Segment Open

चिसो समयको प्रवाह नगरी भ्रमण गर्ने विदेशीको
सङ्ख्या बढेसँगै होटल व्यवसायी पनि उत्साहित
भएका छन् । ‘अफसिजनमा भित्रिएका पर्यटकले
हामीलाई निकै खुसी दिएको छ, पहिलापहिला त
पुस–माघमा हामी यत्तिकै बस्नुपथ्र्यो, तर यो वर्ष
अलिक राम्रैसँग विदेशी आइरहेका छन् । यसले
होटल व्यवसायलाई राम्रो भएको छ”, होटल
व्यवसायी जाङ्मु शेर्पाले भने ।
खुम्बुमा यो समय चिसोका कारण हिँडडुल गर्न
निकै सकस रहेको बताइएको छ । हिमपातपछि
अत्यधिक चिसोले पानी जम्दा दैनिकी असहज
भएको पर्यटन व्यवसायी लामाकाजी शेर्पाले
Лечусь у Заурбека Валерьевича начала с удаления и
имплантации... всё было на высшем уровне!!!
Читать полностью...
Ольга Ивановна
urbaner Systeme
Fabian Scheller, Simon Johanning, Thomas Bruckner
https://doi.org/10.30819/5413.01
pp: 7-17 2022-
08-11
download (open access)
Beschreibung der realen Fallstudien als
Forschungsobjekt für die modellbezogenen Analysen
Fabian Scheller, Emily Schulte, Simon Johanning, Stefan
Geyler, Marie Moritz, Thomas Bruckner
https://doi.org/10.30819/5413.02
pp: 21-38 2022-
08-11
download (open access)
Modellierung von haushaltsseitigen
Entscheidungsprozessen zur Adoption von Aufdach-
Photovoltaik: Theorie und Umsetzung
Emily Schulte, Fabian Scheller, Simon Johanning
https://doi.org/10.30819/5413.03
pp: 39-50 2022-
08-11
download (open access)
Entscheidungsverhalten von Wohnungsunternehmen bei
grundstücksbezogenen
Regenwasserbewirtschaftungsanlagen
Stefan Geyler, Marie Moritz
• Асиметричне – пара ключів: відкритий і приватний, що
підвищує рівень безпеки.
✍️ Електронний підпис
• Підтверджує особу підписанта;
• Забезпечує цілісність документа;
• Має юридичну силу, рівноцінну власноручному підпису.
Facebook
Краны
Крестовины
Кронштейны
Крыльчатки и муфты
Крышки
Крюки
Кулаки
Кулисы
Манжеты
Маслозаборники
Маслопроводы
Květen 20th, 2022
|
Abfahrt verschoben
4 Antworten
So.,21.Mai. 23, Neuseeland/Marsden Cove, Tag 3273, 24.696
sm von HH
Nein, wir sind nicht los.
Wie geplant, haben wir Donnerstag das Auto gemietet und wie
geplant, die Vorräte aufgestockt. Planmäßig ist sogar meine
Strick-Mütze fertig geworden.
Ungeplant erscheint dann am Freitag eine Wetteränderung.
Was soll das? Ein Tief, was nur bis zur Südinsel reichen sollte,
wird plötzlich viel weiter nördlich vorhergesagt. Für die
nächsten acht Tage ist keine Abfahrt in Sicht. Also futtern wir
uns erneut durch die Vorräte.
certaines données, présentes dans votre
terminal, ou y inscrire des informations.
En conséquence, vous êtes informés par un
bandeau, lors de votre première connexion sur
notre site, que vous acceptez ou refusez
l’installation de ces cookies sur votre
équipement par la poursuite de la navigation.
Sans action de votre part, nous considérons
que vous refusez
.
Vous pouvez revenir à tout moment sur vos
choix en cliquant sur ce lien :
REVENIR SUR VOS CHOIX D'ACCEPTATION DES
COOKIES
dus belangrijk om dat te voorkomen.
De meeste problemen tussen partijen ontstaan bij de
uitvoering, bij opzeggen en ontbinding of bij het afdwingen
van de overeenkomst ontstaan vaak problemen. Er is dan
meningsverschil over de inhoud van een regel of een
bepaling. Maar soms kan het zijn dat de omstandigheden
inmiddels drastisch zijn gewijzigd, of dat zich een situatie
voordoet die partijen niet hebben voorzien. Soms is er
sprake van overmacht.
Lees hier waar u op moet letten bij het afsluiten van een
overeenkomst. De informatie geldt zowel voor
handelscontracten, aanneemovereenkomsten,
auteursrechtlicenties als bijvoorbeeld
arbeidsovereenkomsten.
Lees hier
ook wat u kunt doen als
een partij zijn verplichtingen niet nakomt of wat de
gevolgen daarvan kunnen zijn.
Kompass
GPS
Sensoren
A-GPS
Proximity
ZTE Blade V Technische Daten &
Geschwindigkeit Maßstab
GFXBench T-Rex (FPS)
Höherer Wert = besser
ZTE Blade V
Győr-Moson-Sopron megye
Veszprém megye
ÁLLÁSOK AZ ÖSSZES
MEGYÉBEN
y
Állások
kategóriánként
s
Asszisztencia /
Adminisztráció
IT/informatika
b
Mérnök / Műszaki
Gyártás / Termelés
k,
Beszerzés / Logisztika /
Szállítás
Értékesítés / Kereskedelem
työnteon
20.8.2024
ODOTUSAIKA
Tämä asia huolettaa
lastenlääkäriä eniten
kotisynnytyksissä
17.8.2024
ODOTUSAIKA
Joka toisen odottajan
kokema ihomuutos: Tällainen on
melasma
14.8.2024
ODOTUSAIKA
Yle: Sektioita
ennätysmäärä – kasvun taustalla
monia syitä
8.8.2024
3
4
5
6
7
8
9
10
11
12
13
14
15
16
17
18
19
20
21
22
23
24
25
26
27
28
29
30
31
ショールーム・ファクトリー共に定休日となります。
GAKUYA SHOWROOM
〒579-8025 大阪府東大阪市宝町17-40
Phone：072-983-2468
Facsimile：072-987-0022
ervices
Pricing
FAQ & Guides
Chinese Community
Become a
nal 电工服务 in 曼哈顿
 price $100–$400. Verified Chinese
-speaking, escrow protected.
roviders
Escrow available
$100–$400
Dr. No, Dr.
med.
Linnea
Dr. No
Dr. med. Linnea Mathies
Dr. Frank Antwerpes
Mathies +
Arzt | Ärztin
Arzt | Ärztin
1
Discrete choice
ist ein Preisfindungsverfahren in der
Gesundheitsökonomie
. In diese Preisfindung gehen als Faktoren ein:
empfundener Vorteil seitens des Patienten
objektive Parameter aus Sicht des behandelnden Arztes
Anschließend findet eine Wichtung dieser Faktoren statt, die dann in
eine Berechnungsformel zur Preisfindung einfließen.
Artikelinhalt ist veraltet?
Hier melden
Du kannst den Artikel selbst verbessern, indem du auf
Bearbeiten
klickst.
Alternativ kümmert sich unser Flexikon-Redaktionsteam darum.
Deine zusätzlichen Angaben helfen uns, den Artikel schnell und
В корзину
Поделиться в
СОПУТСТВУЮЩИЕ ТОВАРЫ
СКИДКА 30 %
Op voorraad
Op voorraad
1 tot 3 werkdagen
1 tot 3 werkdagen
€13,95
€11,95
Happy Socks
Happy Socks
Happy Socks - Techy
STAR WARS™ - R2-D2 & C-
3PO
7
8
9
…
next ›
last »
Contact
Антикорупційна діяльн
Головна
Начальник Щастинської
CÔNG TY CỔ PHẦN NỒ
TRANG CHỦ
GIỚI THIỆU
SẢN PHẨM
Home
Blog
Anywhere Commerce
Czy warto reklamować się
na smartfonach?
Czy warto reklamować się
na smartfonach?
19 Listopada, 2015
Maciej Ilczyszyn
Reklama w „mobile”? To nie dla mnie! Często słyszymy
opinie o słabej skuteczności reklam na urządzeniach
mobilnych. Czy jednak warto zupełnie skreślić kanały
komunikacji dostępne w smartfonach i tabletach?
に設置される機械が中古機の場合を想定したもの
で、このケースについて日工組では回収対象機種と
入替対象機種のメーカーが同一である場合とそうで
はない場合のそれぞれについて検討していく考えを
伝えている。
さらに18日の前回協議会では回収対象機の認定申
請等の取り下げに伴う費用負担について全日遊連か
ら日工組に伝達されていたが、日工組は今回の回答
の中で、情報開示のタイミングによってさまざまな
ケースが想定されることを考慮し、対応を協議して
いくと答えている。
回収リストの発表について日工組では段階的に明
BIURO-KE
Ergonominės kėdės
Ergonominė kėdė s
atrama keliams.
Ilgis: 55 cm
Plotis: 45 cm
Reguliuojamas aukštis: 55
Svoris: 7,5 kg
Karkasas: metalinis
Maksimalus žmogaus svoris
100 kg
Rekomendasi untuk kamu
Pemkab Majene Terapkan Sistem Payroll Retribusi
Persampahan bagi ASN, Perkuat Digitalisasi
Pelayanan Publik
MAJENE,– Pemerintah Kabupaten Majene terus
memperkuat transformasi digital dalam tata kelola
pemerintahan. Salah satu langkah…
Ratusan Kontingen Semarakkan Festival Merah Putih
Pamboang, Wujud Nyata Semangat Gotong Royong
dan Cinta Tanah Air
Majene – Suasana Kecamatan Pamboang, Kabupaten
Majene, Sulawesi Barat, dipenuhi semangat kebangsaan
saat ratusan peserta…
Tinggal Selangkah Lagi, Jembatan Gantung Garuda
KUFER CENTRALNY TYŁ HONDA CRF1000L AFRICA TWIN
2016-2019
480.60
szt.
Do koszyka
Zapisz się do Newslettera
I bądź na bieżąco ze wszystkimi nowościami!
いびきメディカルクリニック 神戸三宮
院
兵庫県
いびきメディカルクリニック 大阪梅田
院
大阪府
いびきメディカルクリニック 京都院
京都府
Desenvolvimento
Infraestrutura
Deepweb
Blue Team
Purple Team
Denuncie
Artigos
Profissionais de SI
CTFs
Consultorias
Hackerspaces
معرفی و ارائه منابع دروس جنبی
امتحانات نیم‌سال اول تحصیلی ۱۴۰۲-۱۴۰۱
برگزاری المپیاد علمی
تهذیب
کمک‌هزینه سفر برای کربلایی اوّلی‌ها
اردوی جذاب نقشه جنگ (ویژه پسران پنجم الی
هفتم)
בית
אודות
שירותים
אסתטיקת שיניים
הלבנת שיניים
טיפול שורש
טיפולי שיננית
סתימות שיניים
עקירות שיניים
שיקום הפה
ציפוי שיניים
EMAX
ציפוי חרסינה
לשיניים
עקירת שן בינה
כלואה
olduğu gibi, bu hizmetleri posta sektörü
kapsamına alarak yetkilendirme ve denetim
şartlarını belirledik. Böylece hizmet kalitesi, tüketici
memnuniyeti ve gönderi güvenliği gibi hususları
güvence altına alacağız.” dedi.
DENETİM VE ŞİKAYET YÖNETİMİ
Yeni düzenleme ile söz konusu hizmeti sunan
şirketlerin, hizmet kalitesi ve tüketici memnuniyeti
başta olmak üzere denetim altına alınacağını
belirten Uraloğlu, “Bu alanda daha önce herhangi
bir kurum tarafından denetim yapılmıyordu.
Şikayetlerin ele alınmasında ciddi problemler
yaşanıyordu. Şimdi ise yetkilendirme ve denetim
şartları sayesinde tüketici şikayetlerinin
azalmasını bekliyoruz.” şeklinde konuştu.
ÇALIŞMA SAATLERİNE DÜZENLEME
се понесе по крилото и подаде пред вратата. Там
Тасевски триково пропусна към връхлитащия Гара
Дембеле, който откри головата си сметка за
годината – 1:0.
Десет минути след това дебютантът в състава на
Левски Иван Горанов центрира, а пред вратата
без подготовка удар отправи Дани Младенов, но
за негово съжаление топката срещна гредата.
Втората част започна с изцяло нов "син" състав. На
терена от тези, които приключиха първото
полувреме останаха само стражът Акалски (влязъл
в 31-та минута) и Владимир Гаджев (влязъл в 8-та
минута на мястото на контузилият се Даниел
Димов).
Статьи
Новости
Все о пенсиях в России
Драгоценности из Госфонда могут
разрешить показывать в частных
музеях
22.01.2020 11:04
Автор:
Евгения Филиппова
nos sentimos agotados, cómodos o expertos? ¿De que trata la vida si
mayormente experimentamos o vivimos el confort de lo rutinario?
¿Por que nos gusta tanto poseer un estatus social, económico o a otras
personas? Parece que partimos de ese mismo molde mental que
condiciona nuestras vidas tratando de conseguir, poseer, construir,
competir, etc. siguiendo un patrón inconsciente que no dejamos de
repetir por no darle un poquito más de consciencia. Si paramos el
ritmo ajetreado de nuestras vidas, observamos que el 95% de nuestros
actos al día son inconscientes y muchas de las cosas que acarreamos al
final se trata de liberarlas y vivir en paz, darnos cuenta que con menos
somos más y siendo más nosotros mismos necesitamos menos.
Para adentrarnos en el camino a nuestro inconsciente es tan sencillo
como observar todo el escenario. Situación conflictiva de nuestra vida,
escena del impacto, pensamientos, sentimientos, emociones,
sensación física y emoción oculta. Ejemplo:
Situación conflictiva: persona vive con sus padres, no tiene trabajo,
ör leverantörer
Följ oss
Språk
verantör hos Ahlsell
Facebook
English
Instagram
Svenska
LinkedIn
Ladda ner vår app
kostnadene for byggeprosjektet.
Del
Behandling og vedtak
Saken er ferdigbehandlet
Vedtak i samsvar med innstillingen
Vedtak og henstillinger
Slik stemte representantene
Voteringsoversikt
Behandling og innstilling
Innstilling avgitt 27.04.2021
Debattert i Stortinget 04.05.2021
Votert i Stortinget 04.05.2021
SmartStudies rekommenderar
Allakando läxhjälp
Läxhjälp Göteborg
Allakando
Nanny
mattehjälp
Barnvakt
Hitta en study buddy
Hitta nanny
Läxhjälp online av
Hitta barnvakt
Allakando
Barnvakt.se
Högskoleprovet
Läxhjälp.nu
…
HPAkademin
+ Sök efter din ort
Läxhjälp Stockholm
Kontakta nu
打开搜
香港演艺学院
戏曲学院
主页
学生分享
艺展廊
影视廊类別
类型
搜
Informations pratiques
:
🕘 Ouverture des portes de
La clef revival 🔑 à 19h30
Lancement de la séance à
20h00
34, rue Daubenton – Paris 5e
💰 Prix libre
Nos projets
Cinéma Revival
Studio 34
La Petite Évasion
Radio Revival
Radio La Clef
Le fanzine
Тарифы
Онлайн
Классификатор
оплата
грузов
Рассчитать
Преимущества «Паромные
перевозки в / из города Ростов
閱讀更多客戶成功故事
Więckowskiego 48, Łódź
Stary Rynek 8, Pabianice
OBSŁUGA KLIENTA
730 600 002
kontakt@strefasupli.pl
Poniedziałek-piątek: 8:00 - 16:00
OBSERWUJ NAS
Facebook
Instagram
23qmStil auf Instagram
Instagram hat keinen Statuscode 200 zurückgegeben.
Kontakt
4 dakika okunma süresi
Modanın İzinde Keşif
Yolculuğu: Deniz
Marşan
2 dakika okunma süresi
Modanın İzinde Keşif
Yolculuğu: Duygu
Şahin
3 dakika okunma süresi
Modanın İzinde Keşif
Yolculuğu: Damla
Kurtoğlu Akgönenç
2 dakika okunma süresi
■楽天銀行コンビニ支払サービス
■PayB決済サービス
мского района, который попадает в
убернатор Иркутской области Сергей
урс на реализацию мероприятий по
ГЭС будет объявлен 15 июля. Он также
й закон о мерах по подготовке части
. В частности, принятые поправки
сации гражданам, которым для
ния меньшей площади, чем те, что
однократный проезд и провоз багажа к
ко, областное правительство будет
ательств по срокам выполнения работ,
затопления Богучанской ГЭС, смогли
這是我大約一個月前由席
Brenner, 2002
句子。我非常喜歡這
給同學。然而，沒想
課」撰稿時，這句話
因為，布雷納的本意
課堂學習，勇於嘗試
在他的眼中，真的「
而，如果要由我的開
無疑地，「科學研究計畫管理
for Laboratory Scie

Segment Closed

● EXERCISE GOAL
Copy every line word for word, from the start of the records through the line containing "व्यवसायी जाङ्मु शेर्पाले भने ।".

● EXERCISE OUTPUT
चिसो समयको प्रवाह नगरी भ्रमण गर्ने विदेशीको
सङ्ख्या बढेसँगै होटल व्यवसायी पनि उत्साहित
भएका छन् । ‘अफसिजनमा भित्रिएका पर्यटकले
हामीलाई निकै खुसी दिएको छ, पहिलापहिला त
पुस–माघमा हामी यत्तिकै बस्नुपथ्र्यो, तर यो वर्ष
अलिक राम्रैसँग विदेशी आइरहेका छन् । यसले
होटल व्यवसायलाई राम्रो भएको छ”, होटल
व्यवसायी जाङ्मु शेर्पाले भने ।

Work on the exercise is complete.